Exercise requirements: Find every line in the items that contains the string "JSON" and copy each of those lines. Case counts.

[Rows from a segmentation dataset]
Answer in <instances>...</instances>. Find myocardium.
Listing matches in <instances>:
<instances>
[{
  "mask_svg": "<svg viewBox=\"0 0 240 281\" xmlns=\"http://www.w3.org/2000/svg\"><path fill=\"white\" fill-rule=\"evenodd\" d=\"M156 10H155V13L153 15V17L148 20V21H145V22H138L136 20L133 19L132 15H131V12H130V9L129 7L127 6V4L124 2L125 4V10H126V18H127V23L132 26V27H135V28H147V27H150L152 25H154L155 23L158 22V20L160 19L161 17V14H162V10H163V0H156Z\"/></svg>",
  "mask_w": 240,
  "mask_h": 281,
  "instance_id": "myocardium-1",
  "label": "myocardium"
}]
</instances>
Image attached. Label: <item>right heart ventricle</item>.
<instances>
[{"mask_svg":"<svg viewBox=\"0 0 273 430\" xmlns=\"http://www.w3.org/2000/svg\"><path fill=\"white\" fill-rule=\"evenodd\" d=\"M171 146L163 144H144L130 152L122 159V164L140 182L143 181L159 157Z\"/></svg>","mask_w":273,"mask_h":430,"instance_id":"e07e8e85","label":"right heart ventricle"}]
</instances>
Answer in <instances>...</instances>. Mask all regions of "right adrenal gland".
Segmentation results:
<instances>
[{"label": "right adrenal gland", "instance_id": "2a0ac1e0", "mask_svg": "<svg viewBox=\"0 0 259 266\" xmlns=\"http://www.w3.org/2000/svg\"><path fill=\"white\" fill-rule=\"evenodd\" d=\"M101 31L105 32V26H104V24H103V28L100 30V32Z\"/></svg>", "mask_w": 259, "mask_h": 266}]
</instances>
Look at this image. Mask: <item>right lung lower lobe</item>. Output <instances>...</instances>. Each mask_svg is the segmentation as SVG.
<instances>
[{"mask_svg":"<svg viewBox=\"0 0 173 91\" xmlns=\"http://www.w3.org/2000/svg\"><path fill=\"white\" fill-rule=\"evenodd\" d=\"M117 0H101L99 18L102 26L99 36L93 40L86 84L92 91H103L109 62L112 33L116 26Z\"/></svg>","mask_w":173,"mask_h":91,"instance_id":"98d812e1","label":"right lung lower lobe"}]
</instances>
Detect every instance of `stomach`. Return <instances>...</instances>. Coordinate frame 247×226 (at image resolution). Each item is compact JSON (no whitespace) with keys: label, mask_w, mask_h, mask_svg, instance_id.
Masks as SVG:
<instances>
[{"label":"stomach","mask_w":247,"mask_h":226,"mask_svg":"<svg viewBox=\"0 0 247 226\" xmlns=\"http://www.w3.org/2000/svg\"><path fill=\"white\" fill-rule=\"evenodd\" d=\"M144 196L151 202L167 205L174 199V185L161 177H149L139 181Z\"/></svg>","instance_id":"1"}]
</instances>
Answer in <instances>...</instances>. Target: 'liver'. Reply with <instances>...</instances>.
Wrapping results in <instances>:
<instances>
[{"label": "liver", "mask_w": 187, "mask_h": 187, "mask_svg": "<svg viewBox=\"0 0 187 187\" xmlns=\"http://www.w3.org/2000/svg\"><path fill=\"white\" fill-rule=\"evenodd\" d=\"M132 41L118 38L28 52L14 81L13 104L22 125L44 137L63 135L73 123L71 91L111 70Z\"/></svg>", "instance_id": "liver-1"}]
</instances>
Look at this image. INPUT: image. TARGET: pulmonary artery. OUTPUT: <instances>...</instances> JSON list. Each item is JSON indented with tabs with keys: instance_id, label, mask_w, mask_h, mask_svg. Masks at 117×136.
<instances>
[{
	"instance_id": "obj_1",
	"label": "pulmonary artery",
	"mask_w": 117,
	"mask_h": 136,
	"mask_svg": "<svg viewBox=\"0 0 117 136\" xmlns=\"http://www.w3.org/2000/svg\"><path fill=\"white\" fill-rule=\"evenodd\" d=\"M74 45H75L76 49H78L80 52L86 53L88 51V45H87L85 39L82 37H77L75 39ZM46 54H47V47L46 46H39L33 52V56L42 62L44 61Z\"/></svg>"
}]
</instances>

The output:
Detect every instance of `stomach`. Return <instances>...</instances>. Coordinate frame 247×226 (at image resolution). Each item is compact JSON (no whitespace) with keys: label, mask_w, mask_h, mask_svg, instance_id.
Look at this image. INPUT: image. TARGET: pulmonary artery. OUTPUT: <instances>...</instances> JSON list. Each item is JSON indented with tabs with keys: instance_id, label, mask_w, mask_h, mask_svg. Masks at 117×136.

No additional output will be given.